Silverstein, Abe (1908–2001)
Abe Silverstein was a leading figure in twentieth-century aerospace engineering and director of the Lewis Research Center (now the Glenn Research Center) from 1961 to 1969. Silverstein earned a B.S. in mechanical engineering (1929) and an M.E. (1934) from Rose Polytechnic Institute, and later received an honorary doctorate from Case Institute of Technology. He began his career with NASA's predecessor, NACA (the National Advisory Committee for Aeronautics), at its Langley Research Center in 1929. In 1943, he transferred to Lewis, where he carried out pioneering research on large-scale ramjet engines. After World War II, Silverstein conceived, designed, and built the first supersonic propulsion wind tunnel in the United States. The 10-foot by 10-foot Supersonic Wind Tunnel is still operational at Glenn. In 1958, Silverstein moved to NACA Headquarters in Washington, D.C., where he helped create and then direct efforts leading to the Mercury spaceflights.
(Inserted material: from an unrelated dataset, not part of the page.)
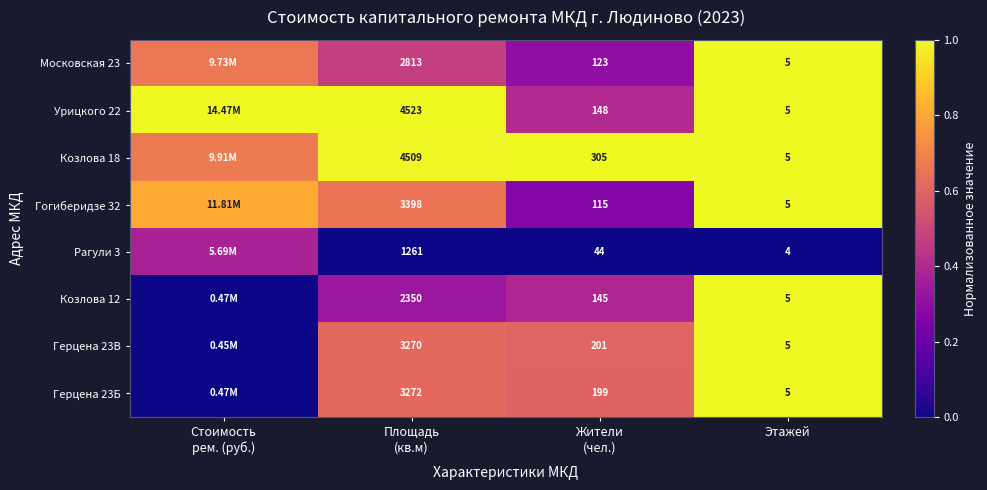

What is the sum of all Герцена 23В values?

2.2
He later named and laid the groundwork for the Apollo missions that put the first man on the Moon. When he returned to Cleveland to become Director of NASA Lewis, Silverstein was a driving force behind the creation of the Centaur launch vehicle, particularly the hydrogen-oxygen upper stage propulsion system. He retired from NASA in 1970 to take a position with Republic Steel. In 1997, he was awarded the Guggenheim Medal for his "technical contributions and visionary leadership in advancing technology of aircraft and propulsion performance, and foresight in establishing the Mercury and Gemini manned space flight activities."
1. Dawson, Virginia P. Engines and Innovation: Lewis Laboratory and American propulsion technology. Washinton, D.C.: NASA SP-4306 (1991).